• **DATA EXTRACT**
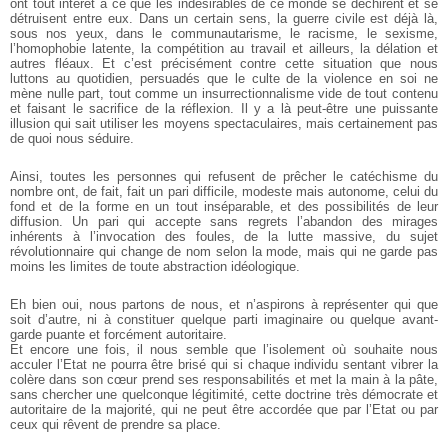
ont tout intérêt à ce que les indésirables de ce monde se déchirent et se
détruisent entre eux. Dans un certain sens, la guerre civile est déjà là,
sous nos yeux, dans le communautarisme, le racisme, le sexisme,
l’homophobie latente, la compétition au travail et ailleurs, la délation et
autres fléaux. Et c’est précisément contre cette situation que nous
luttons au quotidien, persuadés que le culte de la violence en soi ne
mène nulle part, tout comme un insurrectionnalisme vide de tout contenu
et faisant le sacrifice de la réflexion. Il y a là peut-être une puissante
illusion qui sait utiliser les moyens spectaculaires, mais certainement pas
de quoi nous séduire.
Ainsi, toutes les personnes qui refusent de prêcher le catéchisme du
nombre ont, de fait, fait un pari difficile, modeste mais autonome, celui du
fond et de la forme en un tout inséparable, et des possibilités de leur
diffusion. Un pari qui accepte sans regrets l’abandon des mirages
inhérents à l’invocation des foules, de la lutte massive, du sujet
révolutionnaire qui change de nom selon la mode, mais qui ne garde pas
moins les limites de toute abstraction idéologique.
Eh bien oui, nous partons de nous, et n’aspirons à représenter qui que
soit d’autre, ni à constituer quelque parti imaginaire ou quelque avant-
garde puante et forcément autoritaire.
Et encore une fois, il nous semble que l’isolement où souhaite nous
acculer l’Etat ne pourra être brisé qui si chaque individu sentant vibrer la
colère dans son cœur prend ses responsabilités et met la main à la pâte,
sans chercher une quelconque légitimité, cette doctrine très démocrate et
autoritaire de la majorité, qui ne peut être accordée que par l’Etat ou par
ceux qui rêvent de prendre sa place.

• **YOUR ASSIGNMENT**
The answer should be nothing more than the lines from the one with "Et encore une" through the end of the entries, restated word for word.

• **YOUR RESPONSE**
Et encore une fois, il nous semble que l’isolement où souhaite nous
acculer l’Etat ne pourra être brisé qui si chaque individu sentant vibrer la
colère dans son cœur prend ses responsabilités et met la main à la pâte,
sans chercher une quelconque légitimité, cette doctrine très démocrate et
autoritaire de la majorité, qui ne peut être accordée que par l’Etat ou par
ceux qui rêvent de prendre sa place.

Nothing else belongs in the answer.